Mr Dobson's Focus On The Family has moved into the vacuum, with a brisk, family-oriented, authoritarian moralism. He first made his name with Dare to Discipline, a child-rearing guide for the tough of mind and hard of hand - a discipline which he wants to bring back to the party. Earlier this year, Dobsonthreatened to pull away from the Republicans unless they started adopting his agenda. The party has been forced to listen.

"There's a lot of anxiety among the official Republican political class to see that these guys are aboard," says Mark Silk, of the Centre for the Study of Religion in Political Life in Connecticut. "The real concern is not an interest in what they can do positively, it is the fear of what they can do negatively." Influence behind the scenes is not enough, however: Messrs Bauer and Ashcroft have both started to sound out the prospects of a presidential candidacy in 2000. Senator Ashcroft, with plenty of on-the-stump experience, could be one of three or four Republicans with a serious shot at the nomination.

But his righteous partners are already having a political impact, backing candidates in Republican primaries for this year's congressional races, which in turn has triggered conflicts among different factions within the party.

The economy is booming and President Bill Clinton is as popular as ever, but the Republicans could still have expected a good showing in November's elections. The religious right, however, is causing near-civil war in some of their key campaigns.

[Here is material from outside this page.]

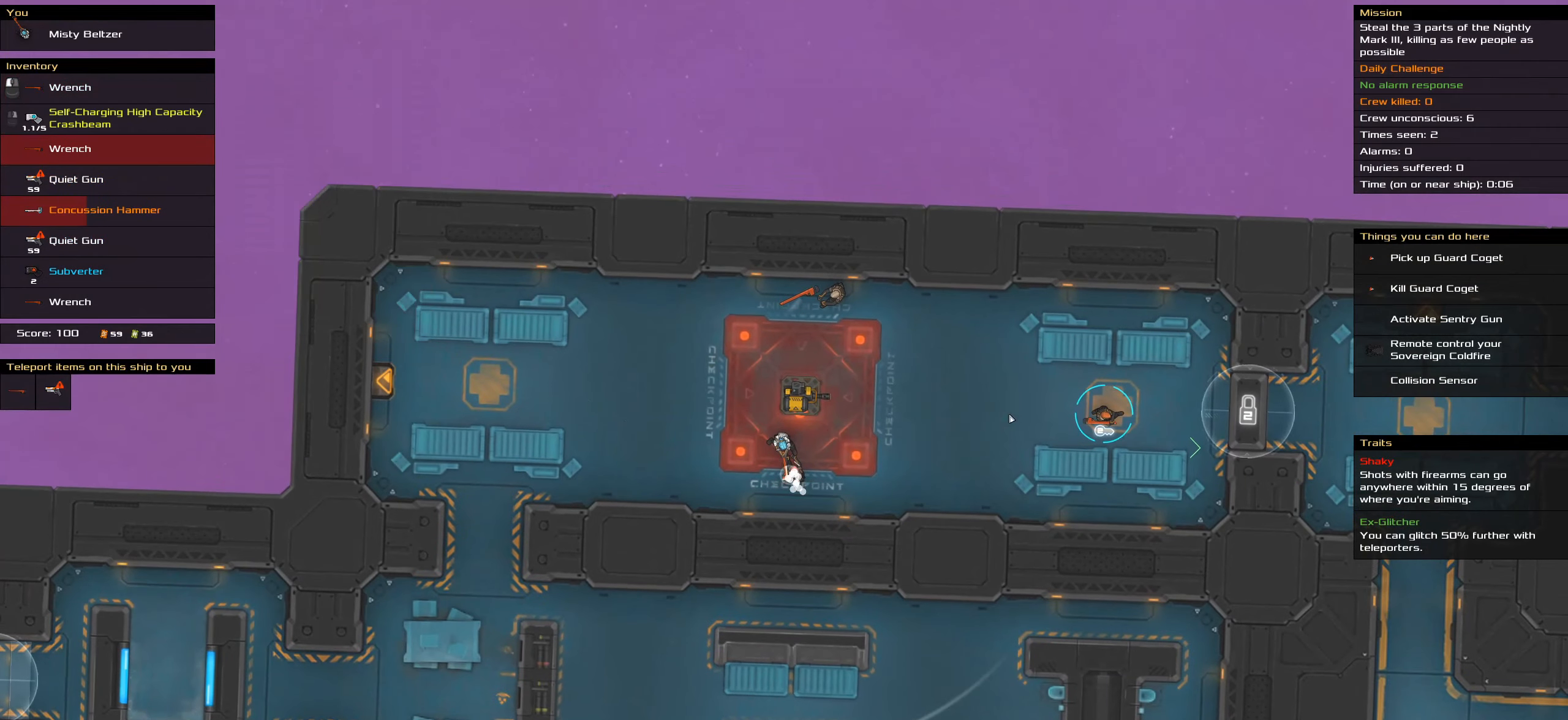
{"keys": ["caps_lock"], "mouse": ["left"], "events": [[50, "mouse_left", "down"]]}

The social conservatives are finding it increasingly hard to get on with the economic conservatives, and the historic marriage which Mr Reagan helped forge between them and the moderates is on the rocks.

"We urge the Republican leadership to abandon their plans to follow Bauer and Dobson to sure electoral defeat and instead develop a message to the fiscal conservative voters who dominate the centre of the electorate," wrote Mark Miller of the Republican Leadership Council. In a trenchant analysis in the Atlantic Monthly, Christopher Caldwell argues that the party, caught between economic conservatives, the religious right and its moderate wing, is in danger of becoming "obsolescent".

But does that bother the Brothers? "I believe a Republican meltdown is preferable to... the present betrayal of the moral agenda," says Mr Dobson. While Mr Bauer says simply: "We are the party."